Sunday 23 June 2019

Some brief thoughts on the Phonics Screening Check and SPaG Grammar



As it’s summer: some brief thoughts on the Phonics Screening Check and SPaG Grammar:

The phonics screening check is designed to test solely the 'alphabetic principle' - the ability to apply the principle of decoding graphic symbols (letters) in relation to a sound or sounds that we make with our mouths. It does not test for understanding anything.

The test is based on the idea it's best to create stages in learning to read: first, learn the alphabetic principle, then read for understanding, but 'understanding' means in English schools, 'comprehension' and is greatly limited to retrieval, inference, chronology and presentation. This overlooks multiple meanings. The tests forbid multiple meanings. There can only be one meaning.


The stages principle ('first, fast and only' for phonics, then 'read real books' later) involves, in its purest form, preventing children at the phonics stage from looking at the texts of real books.

The theoretical issue here is common to a lot of learning: just because we CAN break things down into stages or simple and more complex elements, it doesn't necessarily follow that these created stages represent the best process by which all of us learn something. We don't learn to speak or walk that way.

We should always remember that these elements or stages are not God-created, they are simply categorisations that we have created.
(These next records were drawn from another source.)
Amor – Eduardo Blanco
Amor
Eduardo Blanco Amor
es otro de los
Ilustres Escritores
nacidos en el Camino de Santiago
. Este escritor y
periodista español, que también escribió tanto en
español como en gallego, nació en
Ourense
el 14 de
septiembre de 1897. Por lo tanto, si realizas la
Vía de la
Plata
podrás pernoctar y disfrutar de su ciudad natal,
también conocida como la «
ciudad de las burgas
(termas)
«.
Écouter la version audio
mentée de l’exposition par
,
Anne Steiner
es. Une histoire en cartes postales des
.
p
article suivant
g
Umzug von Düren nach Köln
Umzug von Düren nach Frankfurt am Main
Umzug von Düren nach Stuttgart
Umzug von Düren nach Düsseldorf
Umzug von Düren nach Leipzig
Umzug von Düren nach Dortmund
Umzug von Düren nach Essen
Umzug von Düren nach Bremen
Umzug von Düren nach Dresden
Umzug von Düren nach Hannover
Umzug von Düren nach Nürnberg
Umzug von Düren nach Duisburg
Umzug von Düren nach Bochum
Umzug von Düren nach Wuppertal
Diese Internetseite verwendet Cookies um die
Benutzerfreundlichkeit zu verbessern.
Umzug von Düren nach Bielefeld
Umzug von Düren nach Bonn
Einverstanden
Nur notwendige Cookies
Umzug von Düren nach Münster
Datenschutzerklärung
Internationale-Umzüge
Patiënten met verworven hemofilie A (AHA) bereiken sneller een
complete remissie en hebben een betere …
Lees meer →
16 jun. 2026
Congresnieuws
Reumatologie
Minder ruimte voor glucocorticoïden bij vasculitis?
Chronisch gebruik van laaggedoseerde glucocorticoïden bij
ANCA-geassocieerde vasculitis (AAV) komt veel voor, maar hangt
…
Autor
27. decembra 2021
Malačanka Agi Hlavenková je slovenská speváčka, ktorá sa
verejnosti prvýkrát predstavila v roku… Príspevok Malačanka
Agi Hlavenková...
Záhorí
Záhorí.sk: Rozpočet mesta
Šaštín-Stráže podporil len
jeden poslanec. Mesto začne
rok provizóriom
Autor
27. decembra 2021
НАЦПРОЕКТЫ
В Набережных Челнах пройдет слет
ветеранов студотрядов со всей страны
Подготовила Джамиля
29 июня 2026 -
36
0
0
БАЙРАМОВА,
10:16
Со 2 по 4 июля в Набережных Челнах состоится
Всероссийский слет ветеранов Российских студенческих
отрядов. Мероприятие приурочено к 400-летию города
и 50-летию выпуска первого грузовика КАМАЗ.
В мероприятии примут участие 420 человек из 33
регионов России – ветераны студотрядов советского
It doesn't necessarily follow (it may or may not) that we can best learn something by following the categorisations we created in the first place.

Another example, is when people claim that it's best if we learn to write by learning sentence grammar. This leaves out the possibility that we might learn to write better, for example, by learning other kinds of grammar, or, say, by imitation-and-adaptation, or by immersion ('reading for pleasure') etc

'Sentence grammar' is not the 'building block' of how we learn to speak. We also know that children who read 'widely and often' for pleasure will write well, quite independently of whether they've been taught sentence grammar or not.

'Sentence grammar' has no explanations as to why we use language in the social sense - whether that's for face-to-face oral situations, or in writing in the many and overlapping 'genres' of writing out there. In other words, sentence grammar can't explain the very thing we have language for.

This means that when we teach decontextualised sentence grammar as in the SPaG/GPS test, we are not giving pupils the means or the help to know why they might say or write one thing rather than another.